Então, de novo: é mentira que o STF tenha proibido prender em segunda instância. É mentira dizer que “temos de votar PEC para permitir prisão em segunda instância”. Mil vezes mentira. Ao dizer isso, Moro mente. Parlamentares mentem. Juristas que dizem isso mentem. Jornalistas e jornaleiros, ao espalharem essas mentiras, prestam desserviço à democracia.

Por isso, afirmo: sou a favor da prisão em segunda instância. Como o STF. Pelo simples fato de que nunca foi proibida. Havendo requisitos, cabe sempre prender. O STF não proibiu. O problema é que querem tornar obrigatório aquilo que apenas está permitido, conforme decidido nas ADCs, cujo efeito é vinculante: Ninguém poderá ser preso senão em flagrante delito ou por ordem escrita e fundamentada da autoridade judiciária competente, em decorrência de sentença condenatória transitada em julgado ou, no curso da investigação ou do processo, em virtude de prisão temporária ou prisão preventiva.

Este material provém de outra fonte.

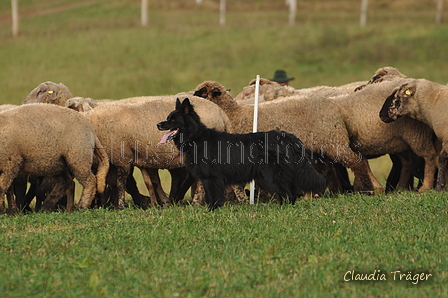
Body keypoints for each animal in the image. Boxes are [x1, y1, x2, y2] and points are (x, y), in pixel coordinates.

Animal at [158, 99, 326, 211]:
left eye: (173, 120)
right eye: (167, 118)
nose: (158, 124)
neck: (196, 138)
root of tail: (289, 137)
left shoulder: (210, 178)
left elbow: (213, 197)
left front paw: (211, 212)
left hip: (273, 175)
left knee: (288, 195)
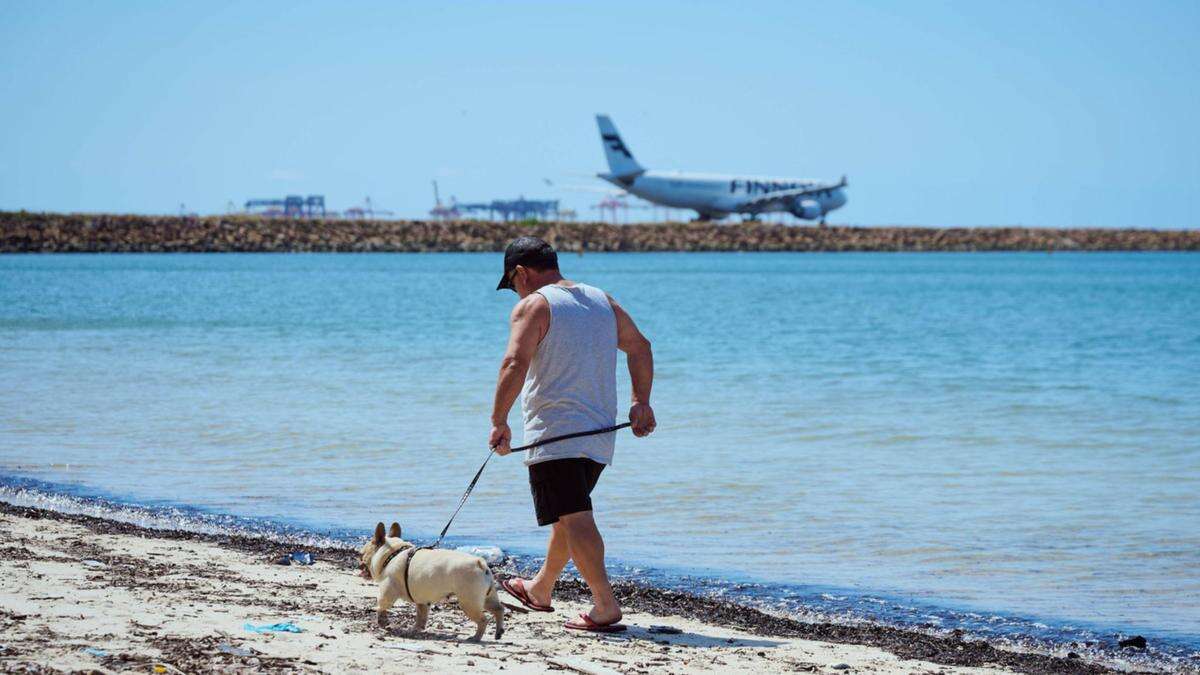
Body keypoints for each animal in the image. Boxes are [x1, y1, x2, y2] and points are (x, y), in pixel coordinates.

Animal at [357, 523, 504, 638]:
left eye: (361, 554)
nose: (358, 563)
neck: (391, 554)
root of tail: (480, 563)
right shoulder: (422, 601)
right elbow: (421, 616)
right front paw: (416, 629)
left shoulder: (387, 590)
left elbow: (381, 605)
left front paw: (382, 621)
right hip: (486, 598)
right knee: (499, 609)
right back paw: (498, 631)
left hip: (469, 602)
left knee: (483, 620)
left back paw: (476, 637)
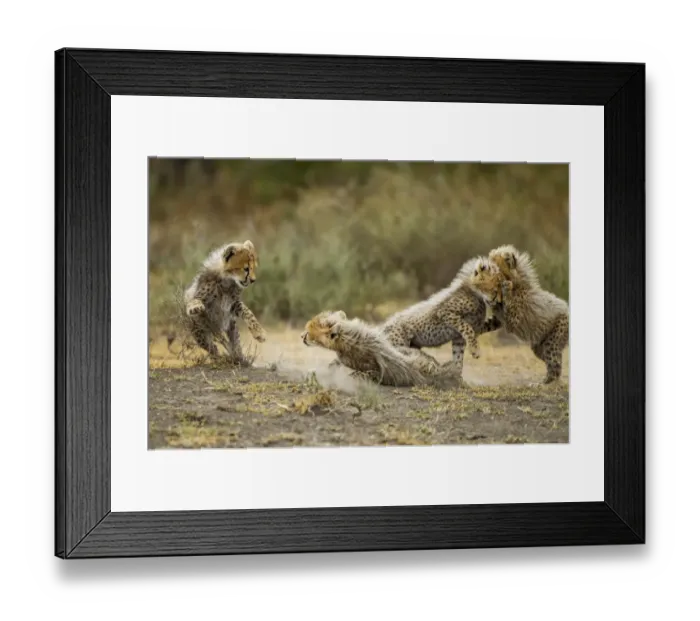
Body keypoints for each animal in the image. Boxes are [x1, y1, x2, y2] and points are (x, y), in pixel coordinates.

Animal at [470, 247, 569, 385]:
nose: (482, 267)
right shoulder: (500, 319)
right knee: (553, 362)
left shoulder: (512, 320)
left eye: (492, 268)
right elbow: (489, 323)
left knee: (555, 364)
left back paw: (545, 383)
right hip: (539, 347)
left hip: (552, 341)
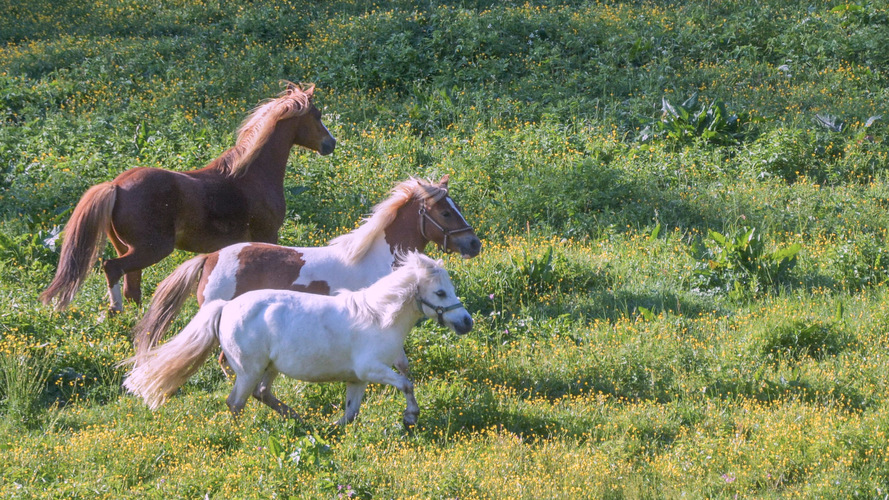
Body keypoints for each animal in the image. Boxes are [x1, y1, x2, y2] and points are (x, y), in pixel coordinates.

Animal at [38, 84, 338, 314]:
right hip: (152, 248)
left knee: (132, 286)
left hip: (130, 248)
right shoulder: (267, 235)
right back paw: (116, 310)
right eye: (317, 115)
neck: (252, 174)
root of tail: (116, 186)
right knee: (112, 269)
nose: (331, 144)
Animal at [123, 252, 478, 428]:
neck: (378, 317)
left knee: (262, 394)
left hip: (269, 368)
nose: (466, 322)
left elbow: (352, 411)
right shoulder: (371, 370)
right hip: (248, 370)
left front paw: (334, 429)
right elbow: (405, 384)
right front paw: (410, 417)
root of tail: (224, 307)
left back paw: (301, 421)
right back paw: (241, 438)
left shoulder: (357, 379)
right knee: (236, 402)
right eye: (441, 292)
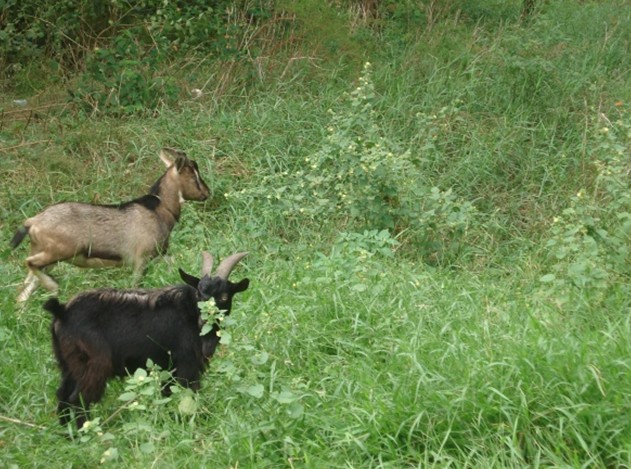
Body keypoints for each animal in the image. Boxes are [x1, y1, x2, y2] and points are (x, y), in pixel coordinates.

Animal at [11, 148, 210, 302]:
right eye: (194, 176)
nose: (207, 193)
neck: (158, 209)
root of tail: (33, 221)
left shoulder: (161, 254)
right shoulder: (141, 259)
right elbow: (136, 286)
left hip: (47, 255)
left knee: (23, 291)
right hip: (59, 250)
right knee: (29, 263)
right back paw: (52, 286)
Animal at [43, 251, 249, 429]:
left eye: (223, 296)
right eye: (199, 294)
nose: (203, 321)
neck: (188, 313)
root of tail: (62, 312)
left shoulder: (168, 367)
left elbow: (167, 394)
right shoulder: (186, 363)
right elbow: (188, 393)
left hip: (68, 363)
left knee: (62, 394)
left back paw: (68, 436)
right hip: (95, 364)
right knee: (78, 399)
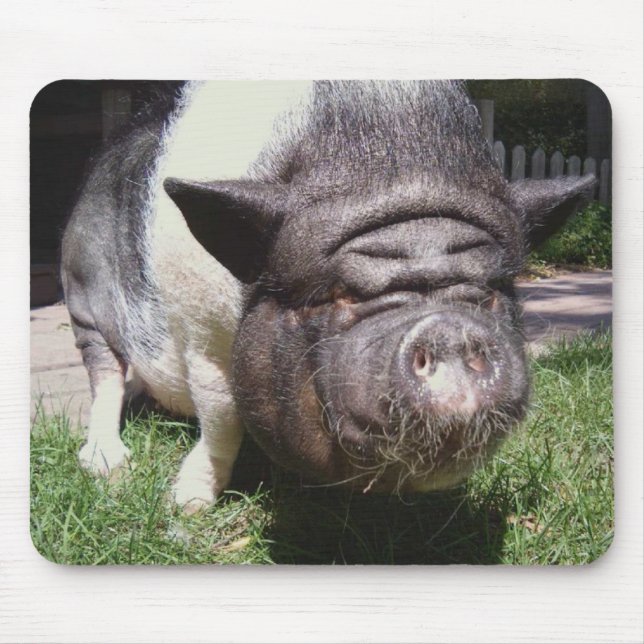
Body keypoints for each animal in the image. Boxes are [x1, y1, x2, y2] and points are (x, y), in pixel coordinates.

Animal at [63, 81, 595, 506]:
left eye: (492, 290)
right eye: (339, 293)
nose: (448, 328)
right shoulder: (200, 328)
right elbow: (223, 414)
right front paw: (187, 506)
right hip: (80, 293)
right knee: (105, 373)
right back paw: (107, 463)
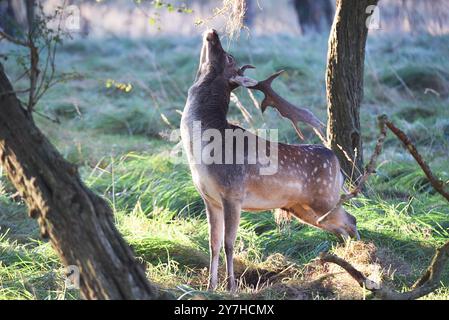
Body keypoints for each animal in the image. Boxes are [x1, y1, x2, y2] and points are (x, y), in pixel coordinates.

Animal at [178, 30, 356, 292]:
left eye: (229, 57)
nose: (213, 33)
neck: (200, 150)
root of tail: (338, 164)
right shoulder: (210, 198)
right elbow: (213, 243)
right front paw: (210, 287)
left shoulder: (233, 192)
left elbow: (229, 243)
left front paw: (231, 287)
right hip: (304, 208)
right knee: (343, 226)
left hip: (324, 198)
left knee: (351, 220)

Ou seja, o amaldiçoado artigo 283, julgado constitucional pelo STF, não proíbe prender em segunda instância. Aliás, não proíbe em instância nenhuma. Apenas garante a presunção da inocência.

Viram, deputados e senadores? Viu, Sardenberg? Parem de jogar para a torcida. Amanhã essa torcida torcerá para outro time. E a metade estará afundada nas redes neocavernosas, espalhando fake news. Nem se importarão com vocês. E se reabrirem os bingos, então…

O resto é uma deslavada mentira. No tribunal da história, serão lembrados como conspiradores contra as instituições.